I met with Mrs. Desrochers last summer in my office. The hon. member for Hochelaga was kind enough to introduce me to her. She asked how much longer she must wait before something was done about it. I told her we were working on it and the police were working on it. She met with me again last week. She said she wanted the bill in place and she wanted the police to have these tools. The most important thing to her was that the bill might help the police to find the people who are responsible for her son's death.
There are few more eloquent explanations of why we are moving quickly on the bill. I think of that grieving mother. I think of that 11-year old boy who lost his life. I think of a gang war that continues. We do not know from day to day where another bomb might be found or where it might be exploded. The criminal law is not something that can react on an hourly basis either to judicial decisions we do not like or crises that arise in terms of crimes in the country. It is an instrument that should be brought to bear in those circumstances where we feel as parliamentarians it can help in a lawful, practical way.
This is a problem of long standing which is of significant concern to our second most populous province. It has asked for our help and our urgent action.

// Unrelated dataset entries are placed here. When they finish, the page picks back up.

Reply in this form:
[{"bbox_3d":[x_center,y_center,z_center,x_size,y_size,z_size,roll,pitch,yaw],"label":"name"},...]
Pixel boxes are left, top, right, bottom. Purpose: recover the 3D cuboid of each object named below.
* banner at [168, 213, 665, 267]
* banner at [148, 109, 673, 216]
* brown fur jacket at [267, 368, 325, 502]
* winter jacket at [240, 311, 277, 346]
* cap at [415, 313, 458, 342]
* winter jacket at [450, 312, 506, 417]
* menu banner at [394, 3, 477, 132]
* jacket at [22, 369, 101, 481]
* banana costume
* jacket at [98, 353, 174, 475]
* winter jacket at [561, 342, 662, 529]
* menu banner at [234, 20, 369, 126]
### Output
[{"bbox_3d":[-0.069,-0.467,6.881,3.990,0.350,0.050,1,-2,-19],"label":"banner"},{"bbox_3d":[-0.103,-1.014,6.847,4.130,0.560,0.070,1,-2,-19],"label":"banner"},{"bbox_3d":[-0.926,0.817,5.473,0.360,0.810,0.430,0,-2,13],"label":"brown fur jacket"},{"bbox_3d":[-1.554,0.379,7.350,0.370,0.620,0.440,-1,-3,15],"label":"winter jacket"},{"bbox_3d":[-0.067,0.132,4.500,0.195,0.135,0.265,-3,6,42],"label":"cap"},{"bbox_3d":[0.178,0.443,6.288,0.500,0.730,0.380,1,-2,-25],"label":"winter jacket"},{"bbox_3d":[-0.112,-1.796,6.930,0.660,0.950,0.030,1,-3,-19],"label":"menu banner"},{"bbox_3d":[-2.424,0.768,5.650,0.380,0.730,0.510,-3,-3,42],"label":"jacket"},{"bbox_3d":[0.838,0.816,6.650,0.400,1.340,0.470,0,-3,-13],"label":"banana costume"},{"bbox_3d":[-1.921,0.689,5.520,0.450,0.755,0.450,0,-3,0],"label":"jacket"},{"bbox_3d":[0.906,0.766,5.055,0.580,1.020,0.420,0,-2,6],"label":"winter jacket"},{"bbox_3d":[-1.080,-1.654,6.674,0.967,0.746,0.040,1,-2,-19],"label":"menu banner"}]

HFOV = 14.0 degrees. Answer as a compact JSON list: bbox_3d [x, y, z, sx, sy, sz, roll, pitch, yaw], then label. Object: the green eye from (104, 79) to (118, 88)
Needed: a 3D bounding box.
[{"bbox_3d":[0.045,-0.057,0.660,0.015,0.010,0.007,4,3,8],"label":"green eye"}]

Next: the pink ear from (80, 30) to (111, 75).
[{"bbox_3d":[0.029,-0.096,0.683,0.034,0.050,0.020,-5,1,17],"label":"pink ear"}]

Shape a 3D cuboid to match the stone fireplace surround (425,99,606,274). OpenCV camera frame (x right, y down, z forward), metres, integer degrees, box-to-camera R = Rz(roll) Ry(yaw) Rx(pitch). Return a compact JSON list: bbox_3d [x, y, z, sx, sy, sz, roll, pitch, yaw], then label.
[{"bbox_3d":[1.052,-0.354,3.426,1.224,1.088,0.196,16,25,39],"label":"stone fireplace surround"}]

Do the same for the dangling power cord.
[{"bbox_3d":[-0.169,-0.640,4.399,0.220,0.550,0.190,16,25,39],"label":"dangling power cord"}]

We have produced a bill we think is lawful and which will make a difference. It is under those circumstances we have asked that its adoption be expedited.
I am sensitive to those who say that greater care should be taken and a longer look should be taken at this bill. It may be that the other place may have its own ideas too about when and how the bill is considered.
If it does become law in the next little while, I can see us saying that we will commit to monitoring its progress, to reviewing its operation, to seeing what we have learned from it in operation. I have discussed this matter with officials. They think it may need a period of a couple of years or three years before we are able to look meaningfully at what we have learned from it by the time the wiretaps are in place and there is some empirical data by police across the country.
I would be happy to say to the hon. member that the government will return within three years with a statistical assessment of how this bill has operated, what the effect has been, what judicial decisions have been reached under the bill, whether there have been challenges to its validity, what the police say about how valuable this is as a tool in their hands, what changes might be desirable from a policy or practice point of view. That would be useful. It should be done anyway, but I would be happy to undertake to the member that the government will do so if he would find it of assistance.